» **Page excerpt**:

Mark non-relevant requirements as NOT_MET

Requirements that did not pass the similarity threshold are automatically assigned a NOT_MET status with a confidence of 0.3 and a note that the requirement was filtered by semantic search. This completes the result set without incurring additional LLM calls.
8

Save results to the database

All ValidationResult objects are merged with any pre-existing SCOPE_CHECK result and saved back to the TenderAnalysis record in Turso. The complete list of results is then returned to the frontend.

Vector Search Pre-filtering

Before any LLM call is made, TenderCheck AI uses Google gemini-embedding-001 to generate high-dimensional vector embeddings (3,072 dimensions as implemented by VectorSearchService) and filters out requirements that are semantically unrelated to the proposal content.
ConstantValuePurpose
SIMILARITY_THRESHOLD0.3Minimum cosine similarity to consider a requirement relevant
TOP_K_SIMILAR5Default maximum results from findSimilar()
MAX_RELEVANT_REQUIREMENTS999Effective cap — all requirements are processed for maximum accuracy
VECTOR_DIMENSIONS768Dimension constant in constants.ts (actual model returns 3,072 D)
The similarity check uses cosine similarity computed entirely in memory — no external vector database is required. The result of this pre-filtering step is logged:
🎯 Vector search: 12/18 relevant requirements (33% reduction)
Requirements that fall below the threshold receive a NOT_MET verdict automatically, avoiding up to 60–80% of LLM calls compared to processing every requirement individually.

» **What the task asks**:
Rewrite the TenderCheck AI text from "Save results to" up to and including "returns 3,072 D)", switching "Turso" to "PostgreSQL".

» **Supplied material**:
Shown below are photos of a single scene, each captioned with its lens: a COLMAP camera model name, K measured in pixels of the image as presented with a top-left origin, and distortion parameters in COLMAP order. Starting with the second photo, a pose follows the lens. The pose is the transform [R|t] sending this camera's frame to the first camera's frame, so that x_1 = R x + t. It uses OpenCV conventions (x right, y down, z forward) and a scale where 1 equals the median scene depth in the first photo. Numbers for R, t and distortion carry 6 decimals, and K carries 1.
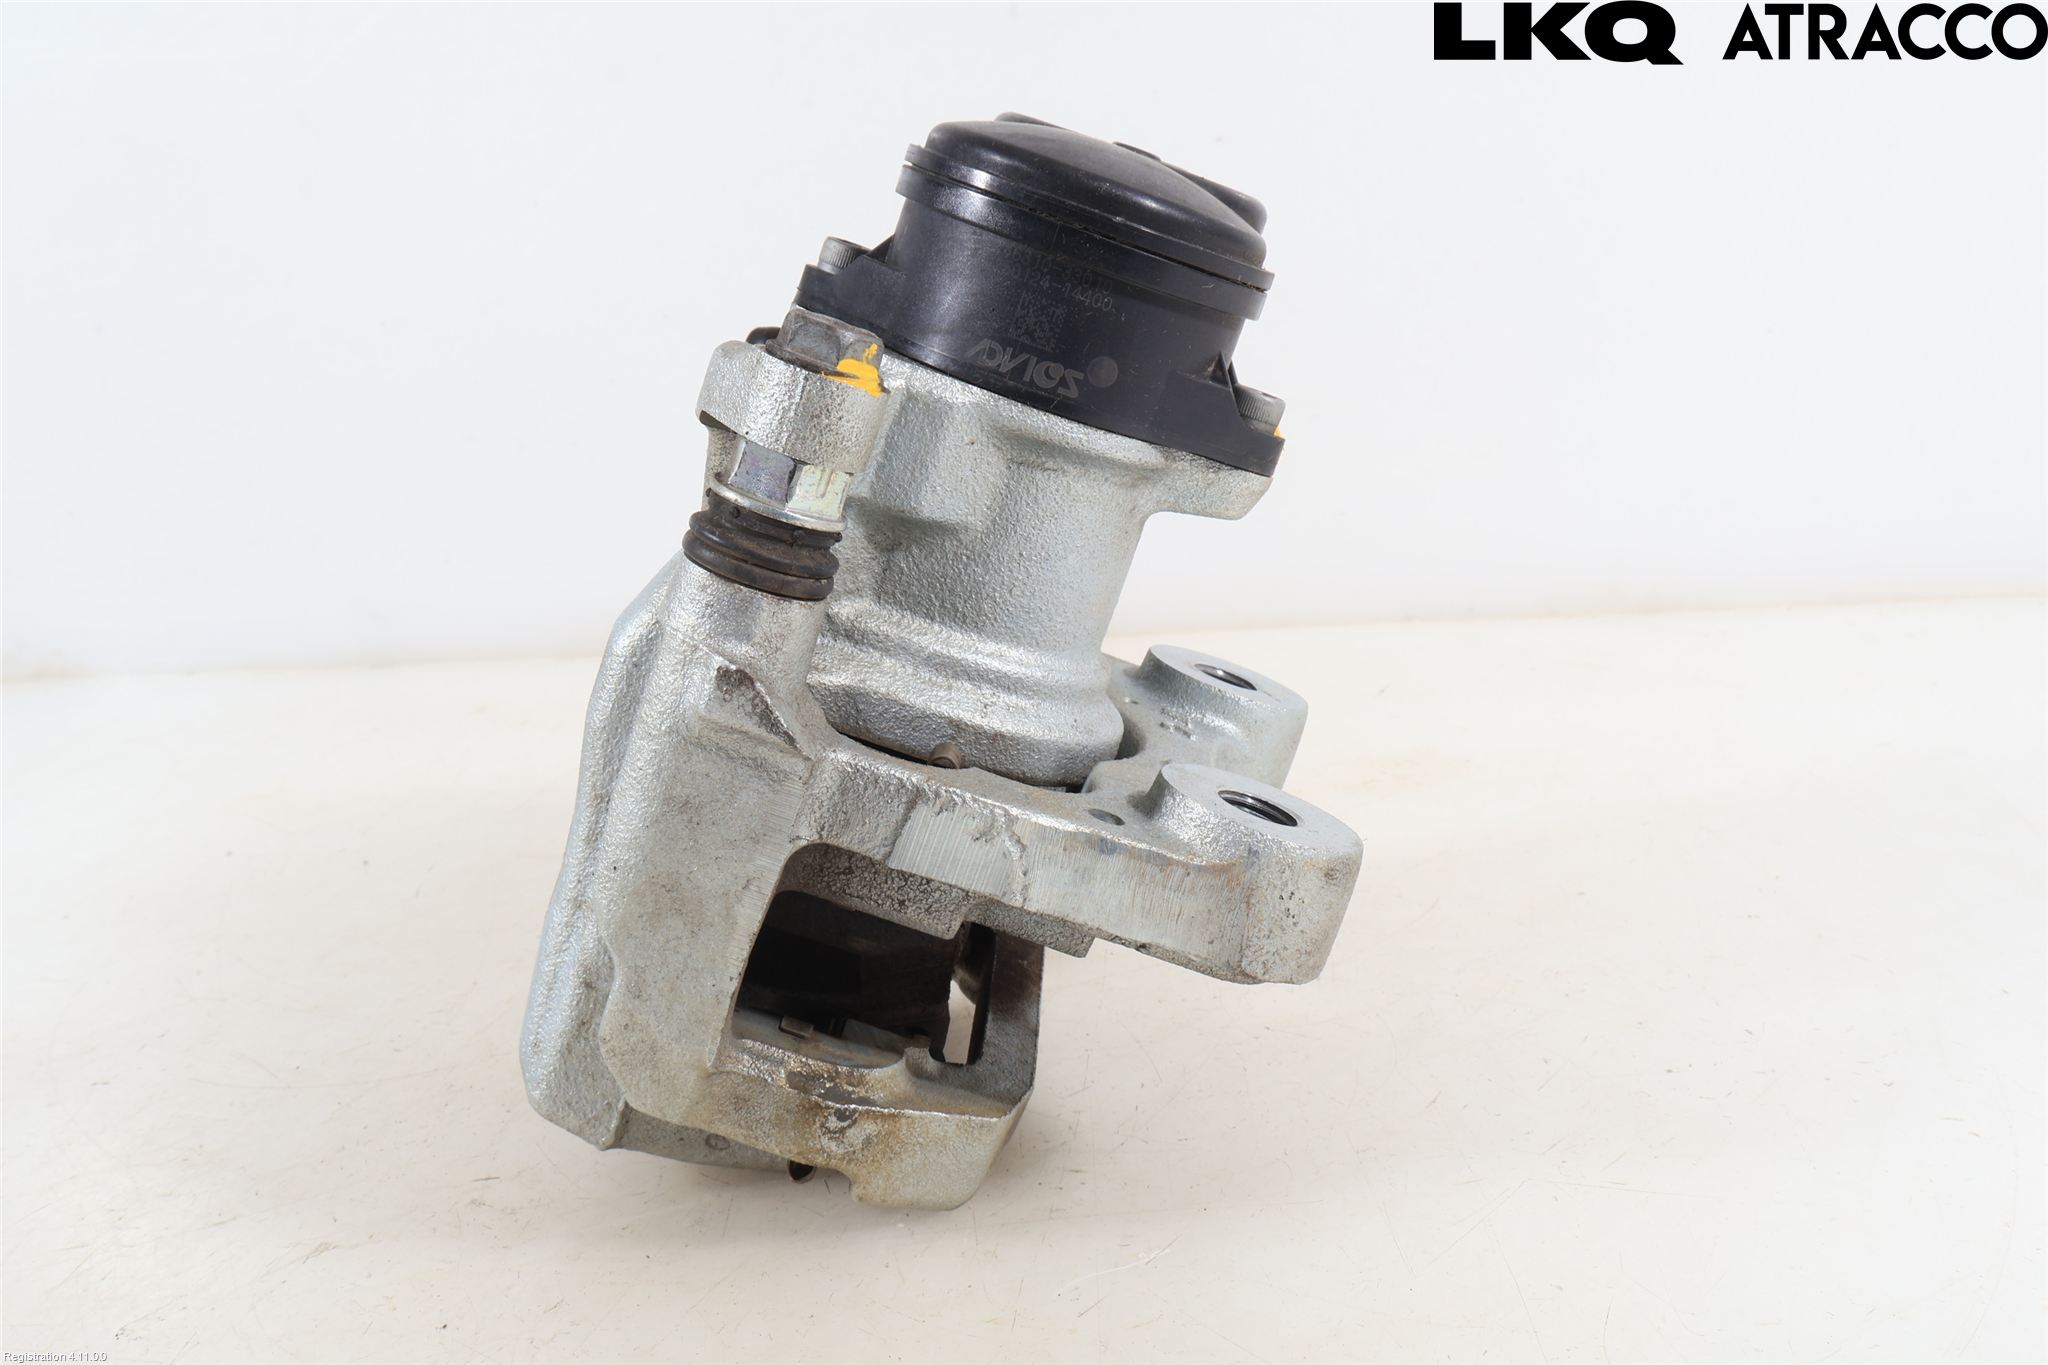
lens RADIAL K [[2338.1, 0, 1016.5], [0, 2338.1, 678.4], [0, 0, 1]] dist [-0.022036, 0.000000]
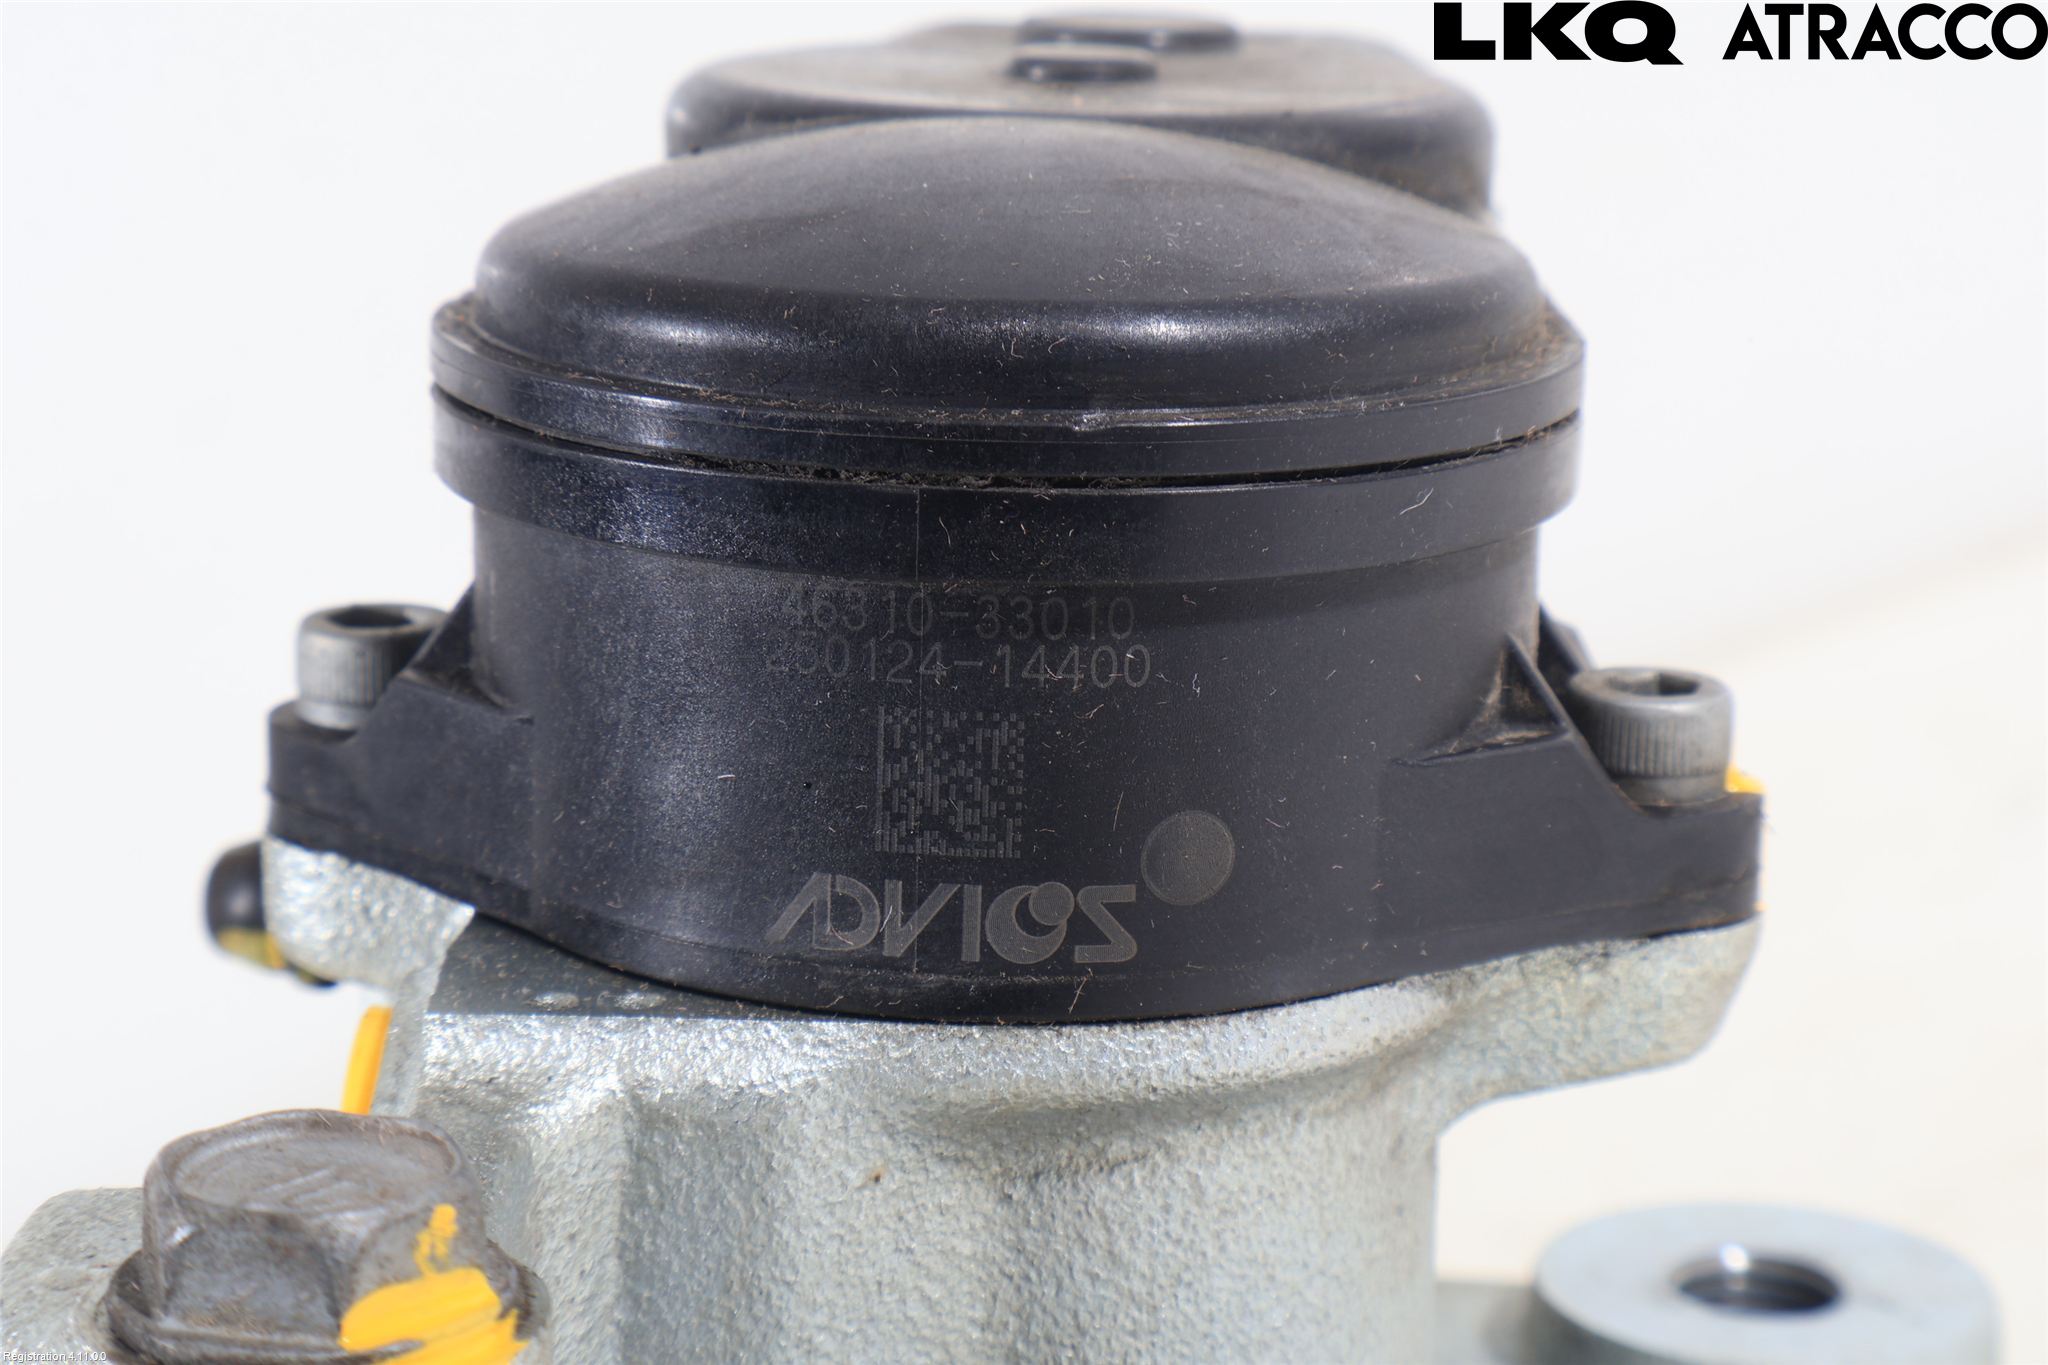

» **Result of this task**:
Save results to the database

All ValidationResult objects are merged with any pre-existing SCOPE_CHECK result and saved back to the TenderAnalysis record in PostgreSQL. The complete list of results is then returned to the frontend.

Vector Search Pre-filtering

Before any LLM call is made, TenderCheck AI uses Google gemini-embedding-001 to generate high-dimensional vector embeddings (3,072 dimensions as implemented by VectorSearchService) and filters out requirements that are semantically unrelated to the proposal content.
ConstantValuePurpose
SIMILARITY_THRESHOLD0.3Minimum cosine similarity to consider a requirement relevant
TOP_K_SIMILAR5Default maximum results from findSimilar()
MAX_RELEVANT_REQUIREMENTS999Effective cap — all requirements are processed for maximum accuracy
VECTOR_DIMENSIONS768Dimension constant in constants.ts (actual model returns 3,072 D)